On voit bien que vous n’allez jamais à la messe. Je suppose que vous vissiez Fréron et Chaumeix, etc., communier à Notre-Dame, iriez-vous leur donner des coups de bâton à l’autel ? n’attendriez-vous pas qu’ils allassent de l’église au b….. ? Vous ne savez pas combien les cérémonies de l’Eglise sont respectables.
Il y a encore d’autres remarques sur lesquelles je pourrais disputer ; mais le grand point est d’intéresser, tout le reste vient ensuite. J’ai choisi ce sujet moins pour faire une tragédie que pour faire un livre de notes à la fin de la pièce, notes sur les mystères, sur la conformité des expiations anciennes et des nôtres, sur les devoirs des prêtres, sur l’unité d’un Dieu prêché dans tous les mystères, sur Alexandre et ses consorts, sur le suicide, sur les bûchers où les femmes se jetaient dans la moitié de l’Asie ; cela m’a paru curieux et susceptible d’une hardiesse honnête : Meslier est curieux aussi. Il part un exemplaire pour vous ; le bon grain était étouffé dans l’ivraie de son in-folio. Un bon Suisse a fait l’extrait très fidèlement, et cet extrait peut faire beaucoup de bien. Quelle réponse aux insolents fanatiques qui traitent les sages de libertins ! quelle réponse, misérables que vous êtes, que le testament d’un prêtre qui demande pardon à Dieu d’avoir été chrétien ! Le livre de Mord-les sur l’inquisition me met toujours en fureur. Si j’étais Candide, un inquisiteur ne mourrait que de ma main (3).
Mademoiselle Corneille est bien élevée ; il faut remercier Dieu d’avoir arraché cette âme à l’horreur d’un couvent.

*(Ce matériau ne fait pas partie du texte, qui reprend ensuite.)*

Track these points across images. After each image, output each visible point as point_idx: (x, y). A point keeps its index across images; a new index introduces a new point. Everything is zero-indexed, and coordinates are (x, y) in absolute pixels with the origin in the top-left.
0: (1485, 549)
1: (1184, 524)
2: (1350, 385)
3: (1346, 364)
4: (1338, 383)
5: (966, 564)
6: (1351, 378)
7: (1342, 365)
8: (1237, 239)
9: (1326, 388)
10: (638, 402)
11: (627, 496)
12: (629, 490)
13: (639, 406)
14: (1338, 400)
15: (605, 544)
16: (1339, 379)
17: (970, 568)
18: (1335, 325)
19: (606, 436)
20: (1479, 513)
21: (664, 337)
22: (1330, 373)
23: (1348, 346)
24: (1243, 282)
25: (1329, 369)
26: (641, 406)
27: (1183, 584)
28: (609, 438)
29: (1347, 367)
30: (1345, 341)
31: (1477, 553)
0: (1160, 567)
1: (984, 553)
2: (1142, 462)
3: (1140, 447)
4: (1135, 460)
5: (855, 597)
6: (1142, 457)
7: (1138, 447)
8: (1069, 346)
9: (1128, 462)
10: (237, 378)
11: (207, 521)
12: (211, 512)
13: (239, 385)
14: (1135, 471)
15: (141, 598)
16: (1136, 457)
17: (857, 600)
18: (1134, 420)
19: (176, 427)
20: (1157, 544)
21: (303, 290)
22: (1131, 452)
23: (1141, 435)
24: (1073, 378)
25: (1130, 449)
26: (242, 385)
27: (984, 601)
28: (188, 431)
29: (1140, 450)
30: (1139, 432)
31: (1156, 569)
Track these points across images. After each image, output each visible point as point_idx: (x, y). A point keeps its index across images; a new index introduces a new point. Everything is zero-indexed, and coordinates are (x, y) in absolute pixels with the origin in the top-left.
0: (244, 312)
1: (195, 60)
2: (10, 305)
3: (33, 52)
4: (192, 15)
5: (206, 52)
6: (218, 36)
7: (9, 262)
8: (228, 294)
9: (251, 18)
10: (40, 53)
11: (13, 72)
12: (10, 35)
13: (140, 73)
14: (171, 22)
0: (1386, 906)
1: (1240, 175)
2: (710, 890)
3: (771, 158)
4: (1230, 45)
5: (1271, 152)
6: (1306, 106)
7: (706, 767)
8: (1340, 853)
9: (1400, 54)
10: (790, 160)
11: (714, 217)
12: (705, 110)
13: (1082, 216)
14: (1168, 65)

Je fais un peu de bien dans la mission que le ciel m’a confiée. O mes frères ! travaillez sans relâche, semez le bon grain, profitez du temps pendant que nos ennemis s’égorgent. Madame Denis est très contente de votre musique.
Quoi ! Meslier, en mourant, aura dit ce qu’il pense de Jésus, et je ne dirai pas la vérité sur vingt détestables pièces de Pierre et sur les défauts sensibles des bonnes ? Oh ! pardieu, je parlerai ; le bon goût est préférable au préjugé, salva reverentia. Ecrasez l’inf… je vous en conjure.